Here is an evolving set of use-cases where Typesense can be used:

  1. Typo-tolerant fuzzy search-as-you-type to power autocomplete search bars and search results pages
  2. Faceted navigation and browsing experience, where users don't need to type in a keyword, instead they directly start applying filters to drill down multiple attributes to get to the documents they're looking for. (Eg: https://ecommerce-store.typesense.org/)
  3. As a geo-distributed cache, in order to place data close to users. Instead of hitting your primary database for data which is probably hosted in a single geo region, since you already send Typesense a snapshot of your data, you could fetch documents directly from a geo-distributed Typesense cluster, which routes requests to the node that's closest to the user, thus reducing latency.

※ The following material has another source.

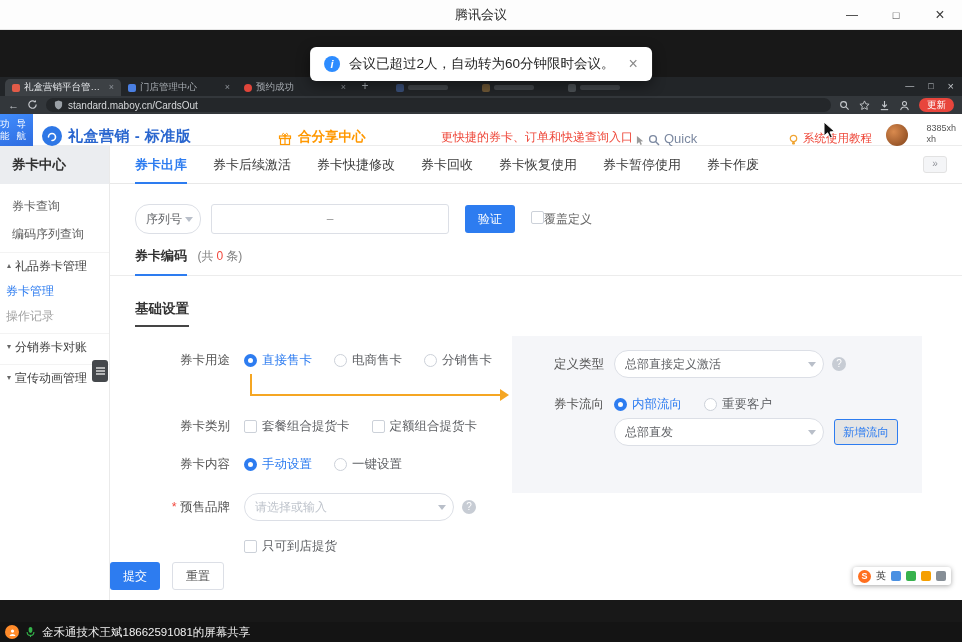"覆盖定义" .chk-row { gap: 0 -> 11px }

  4. For finding documents that are similar to each other, using vector search. The definition of "similarity" can be defined by any ML models you build, you'd take the output of the model (vectors), index them in Typesense and then do a nearest-neighbor search. Using this, you can implement features like personalization, recommendations, visual search, semantic search, similarity search, etc.
  5. Multi-tenant search, where certain records / fields can only be accessed by certain sets of users (eg, logged-in users, admins, users on a certain pricing plan, etc)
  6. Federated search, where the search is performed across multiple indices and the results are shown to users side-by-side.
  7. Geo-search, to search / sort records that are in proximity to a given latitude/longitude.
  8. Semantic search, where users can type in a conceptually related keyword and Typesense will return results from your dataset, even if that exact keyword doesn't exist. For eg, let's say a user searches for "ocean" and your dataset only has the keyword "sea", semantic search can still retrieve relevant results containing the word "sea".
  9. Long-term memory for chat-based LLMs like ChatGPT. Typesense's vector search and hybrid search features can be used to make Chat LLMs respond to users' questions with information in your JSON dataset. Using this you can build conversational chat bots over your dataset.
  10. To power data visualizations like charts and tables, using the aggregated facet metrics returned by Typesense.